(INPUT DATA Opens)
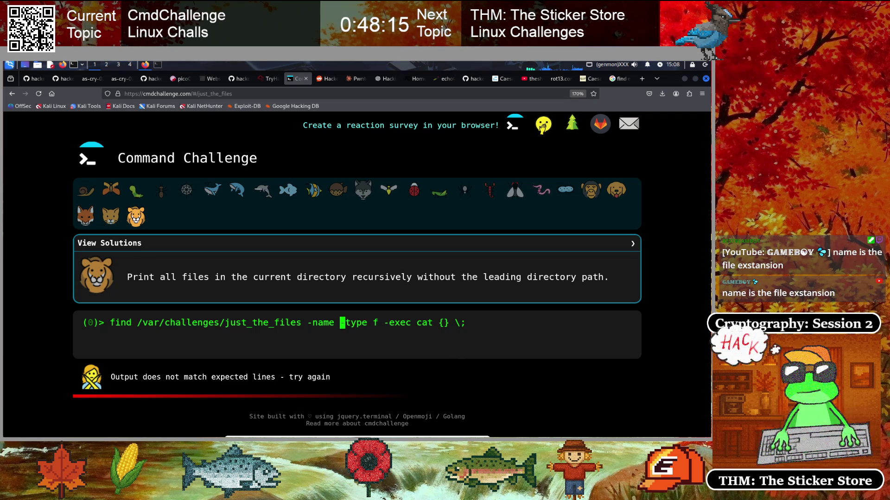
type("*.*")
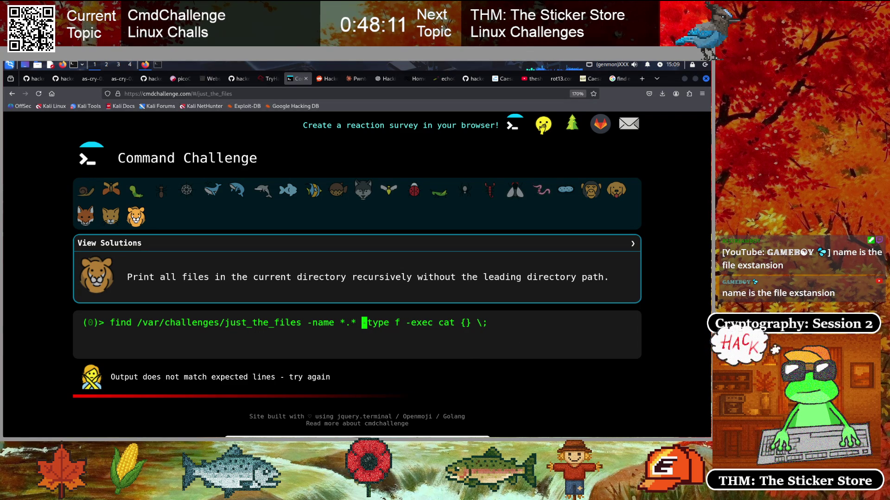
key("Return")
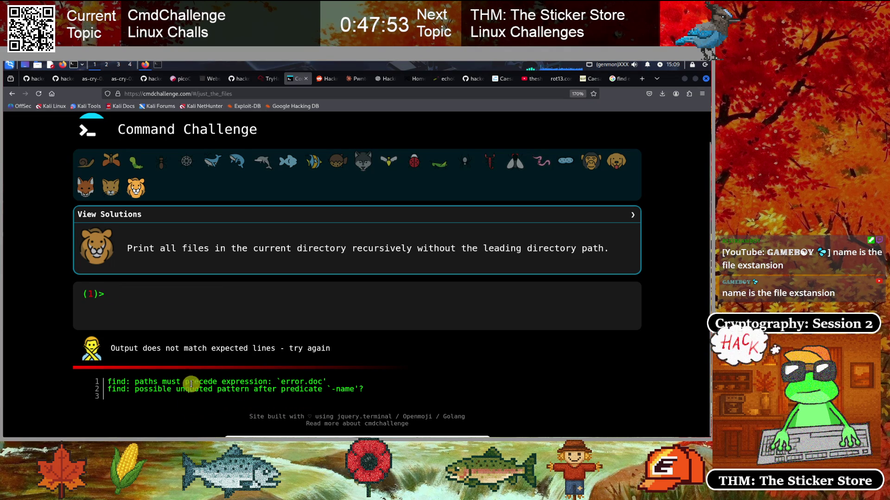
- Change the pattern to -name * and rerun, getting "paths must precede expression"
key("Up")
key("Left")
key("Left")
key("Left")
key("Left")
key("Left")
key("Left")
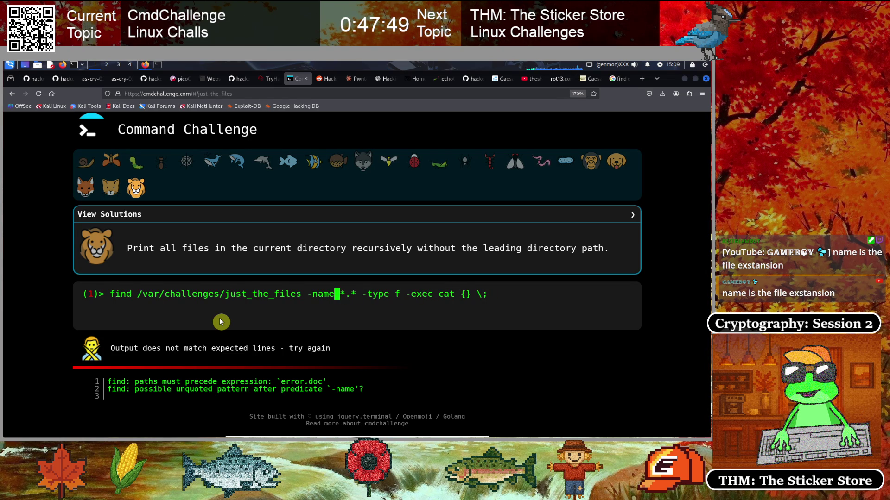
key("Right")
key("Right")
key("Right")
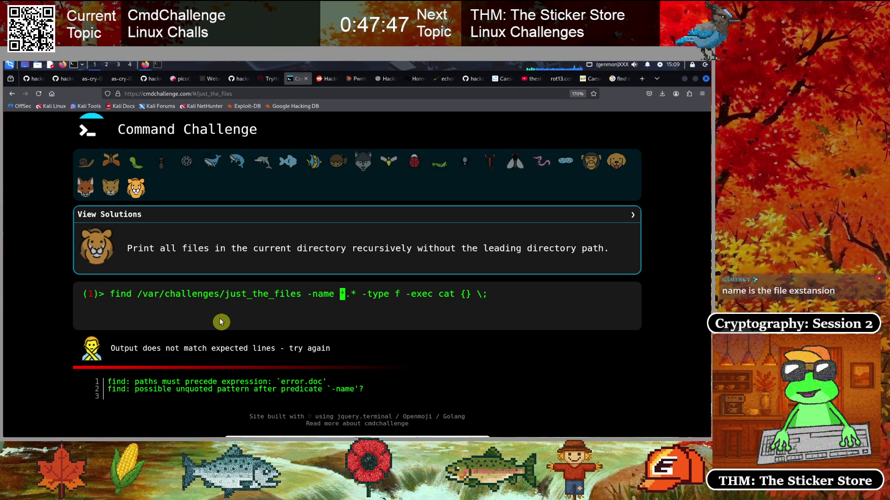
key("Delete")
key("Right")
key("Left")
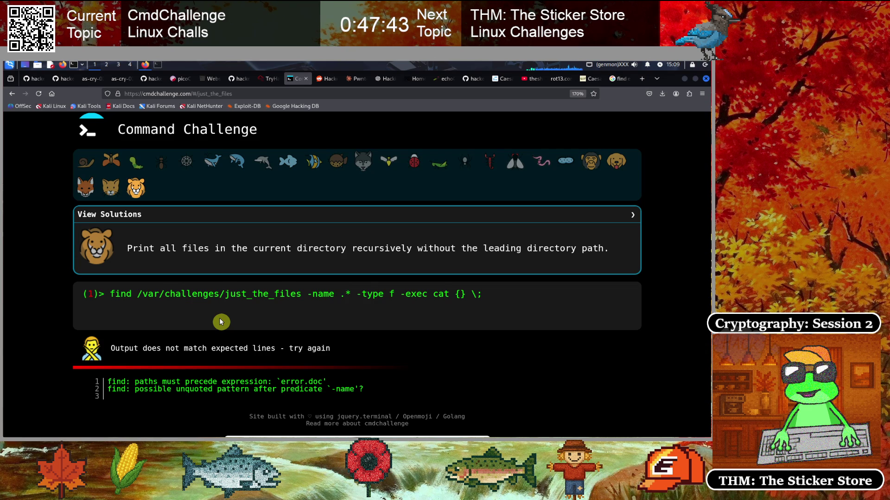
key("Delete")
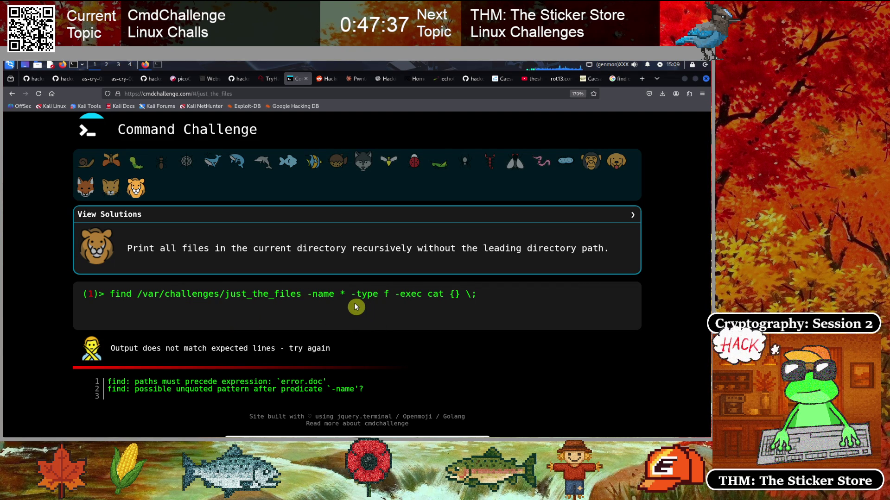
key("End")
key("Return")
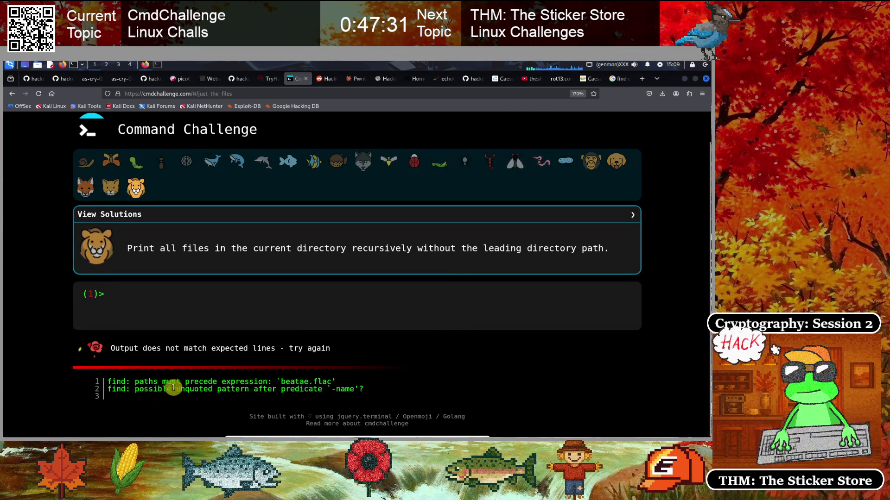
- Recall the failed find command and move the cursor back to the -name pattern
left_click(291, 302)
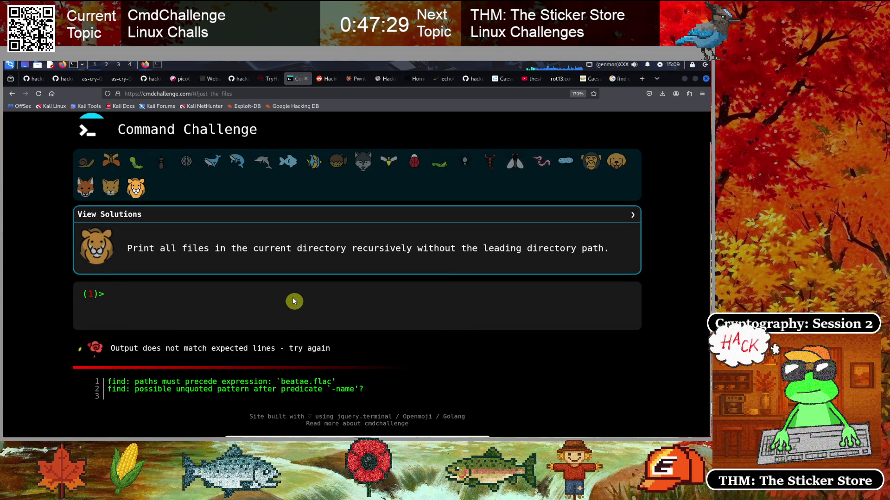
key("Up")
key("Left")
key("Left")
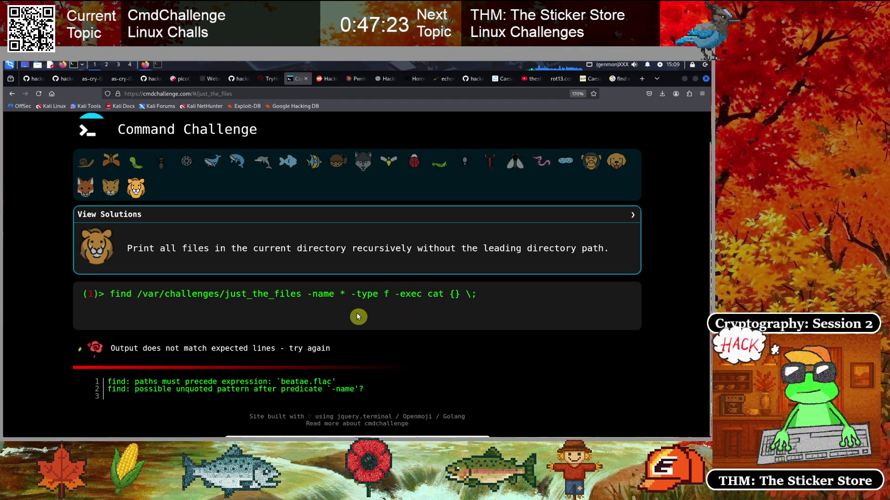
key("End")
key("Left")
key("Left")
key("Left")
key("Left")
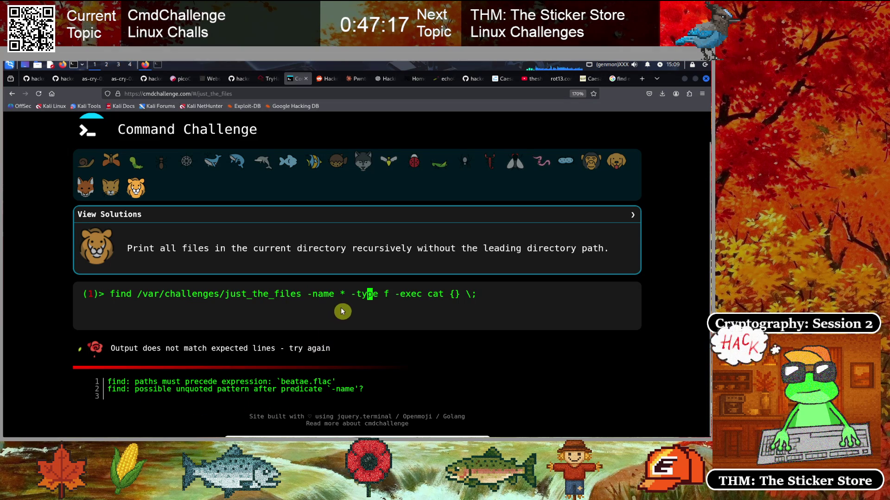
key("Left")
key("Left")
key("Left")
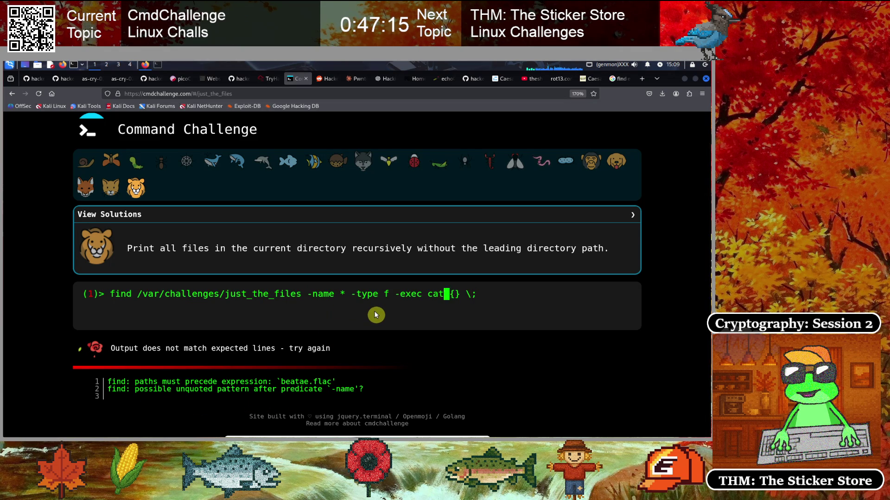
key("Left")
key("Left")
key("Left")
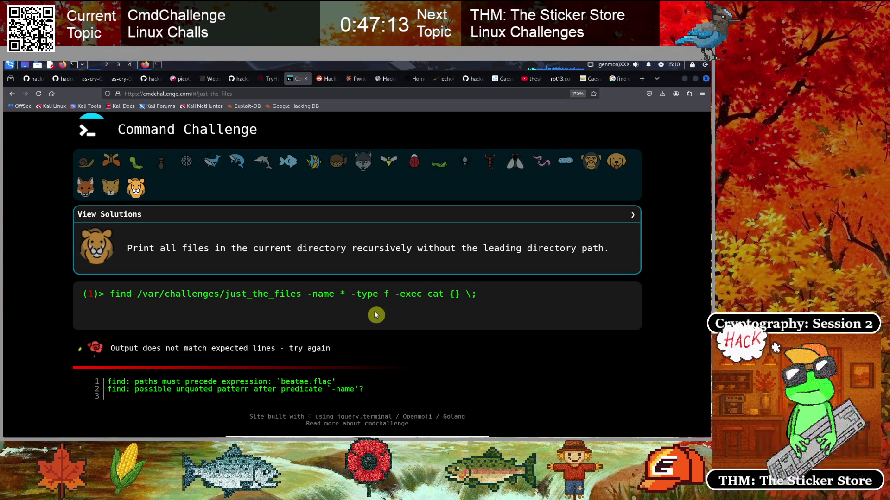
- Search Google for 'find match all files', expand the AI overview, and return to CmdChallenge
left_click(616, 78)
scroll(338, 293, "up", 3)
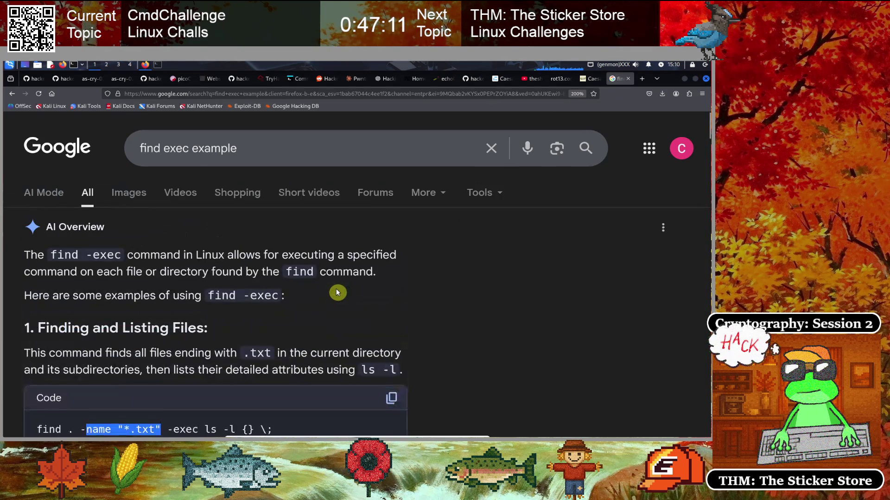
triple_click(225, 149)
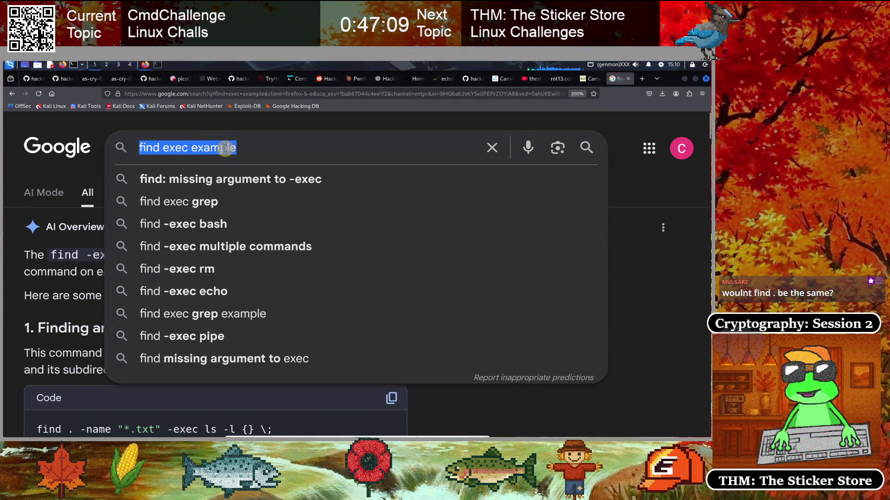
type("find match ")
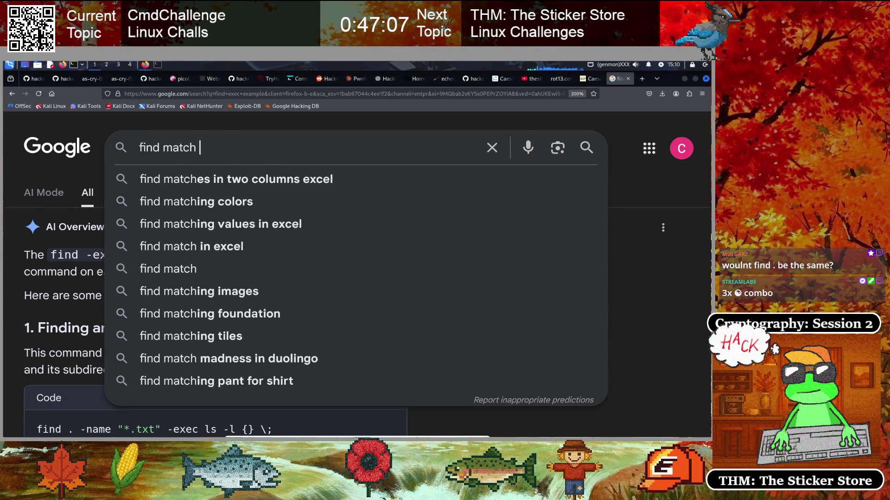
type("all")
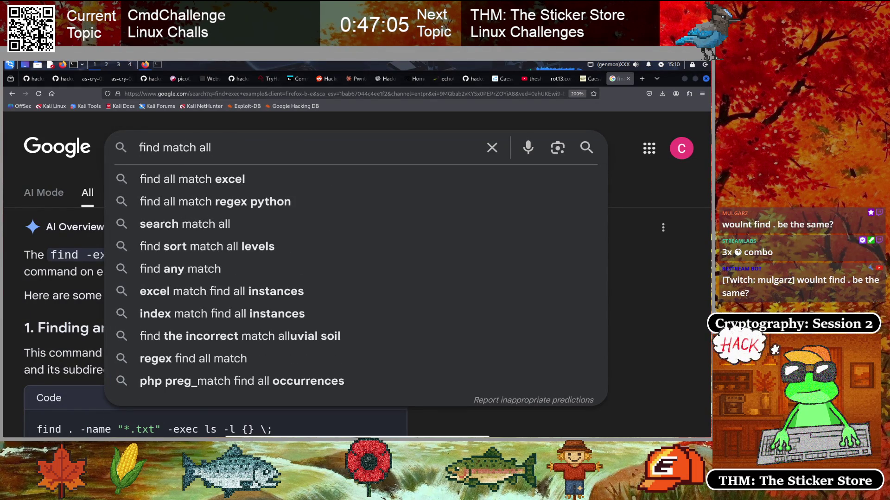
type(" files")
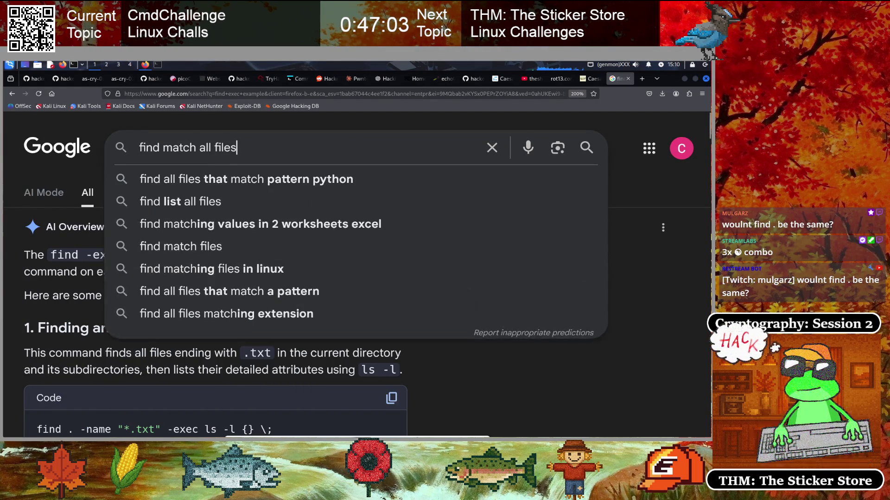
key("Return")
(INPUT DATA Closes)
INSTRUCTIONS FOR THE TASK → Select all lines with the word "match" from the entries above.

YOUR RESPONSE →
- Search Google for 'find match all files', expand the AI overview, and return to CmdChallenge
type("find match ")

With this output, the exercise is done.